The task | Retype the text of every entry below word for word, leaving out the pictures.

Stored data entries
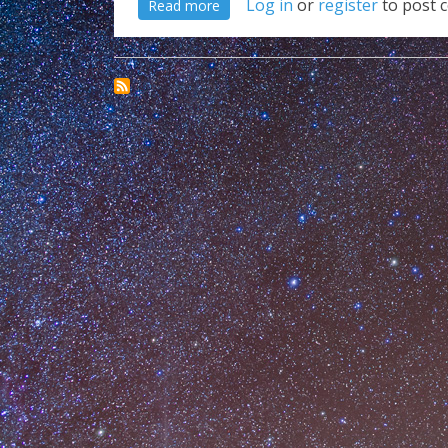
about Really Chrome??? WTF!!!
Log in
or
register
to post 
Read more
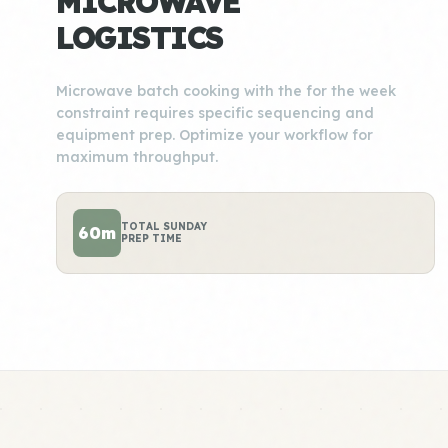
MICROWAVE
LOGISTICS
Microwave batch cooking with the for the week
constraint requires specific sequencing and
equipment prep. Optimize your workflow for
maximum throughput.
TOTAL SUNDAY
60m
PREP TIME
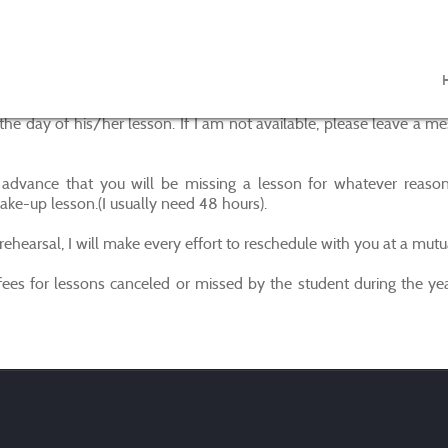
ll on the day of his/her lesson. If I am not available, please le
advance that you will be missing a lesson for whatever reason
ake-up lesson.(I usually need 48 hours).
rehearsal, I will make every effort to reschedule with you at a mutu
ees for lessons canceled or missed by the student during the yea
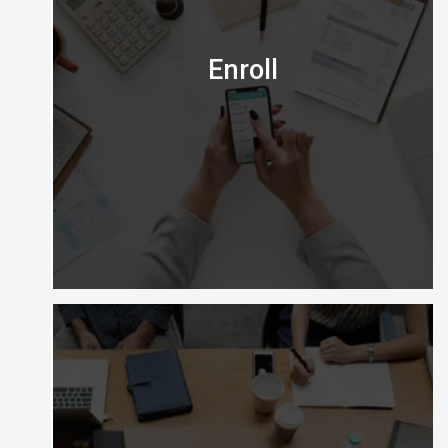
Email us on admission@digitalalmighty.com or
Speak to our course consultant on
+971565472007
Enroll
Let’s go!
Enrolling with Digital Almighty is easy and gives
you a choice of learning options to explore (full
time, part time and on site).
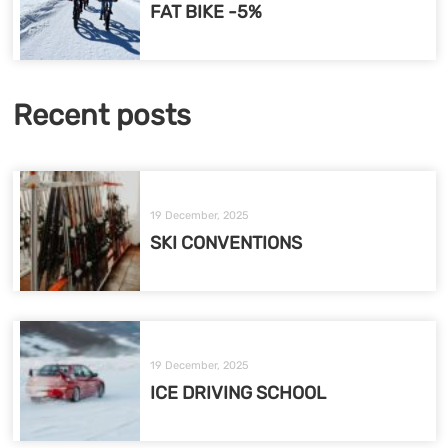
FAT BIKE -5%
Recent posts
19 December, 2025
SKI CONVENTIONS
19 December, 2025
ICE DRIVING SCHOOL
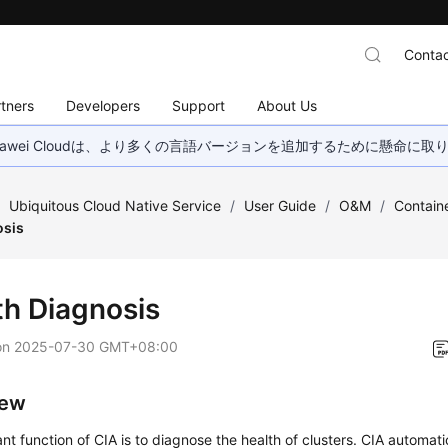
Contac
tners
Developers
Support
About Us
wei Cloudは、より多くの言語バージョンを追加するために懸命に
/
Ubiquitous Cloud Native Service
/
User Guide
/
O&M
/
Containe
osis
th Diagnosis
on
2025-07-30 GMT+08:00
iew
nt function of CIA is to diagnose the health of clusters. CIA automat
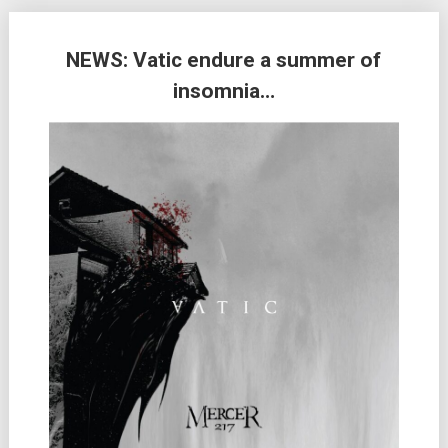
NEWS: Vatic endure a summer of
insomnia…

Solution to this task |
about Really Chrome??? WTF!!!
Log in
or
register
to post 
Read more
MICROWAVE
LOGISTICS
Microwave batch cooking with the for the week
constraint requires specific sequencing and
equipment prep. Optimize your workflow for
maximum throughput.
TOTAL SUNDAY
60m
PREP TIME
ll on the day of his/her lesson. If I am not available, please le
advance that you will be missing a lesson for whatever reason
ake-up lesson.(I usually need 48 hours).
rehearsal, I will make every effort to reschedule with you at a mutu
ees for lessons canceled or missed by the student during the yea
Email us on admission@digitalalmighty.com or
Speak to our course consultant on
+971565472007
Enroll
Let’s go!
Enrolling with Digital Almighty is easy and gives
you a choice of learning options to explore (full
time, part time and on site).
FAT BIKE -5%
Recent posts
19 December, 2025
SKI CONVENTIONS
19 December, 2025
ICE DRIVING SCHOOL
Contac
tners
Developers
Support
About Us
wei Cloudは、より多くの言語バージョンを追加するために懸命に
/
Ubiquitous Cloud Native Service
/
User Guide
/
O&M
/
Containe
osis
th Diagnosis
on
2025-07-30 GMT+08:00
iew
nt function of CIA is to diagnose the health of clusters. CIA automat
NEWS: Vatic endure a summer of
insomnia…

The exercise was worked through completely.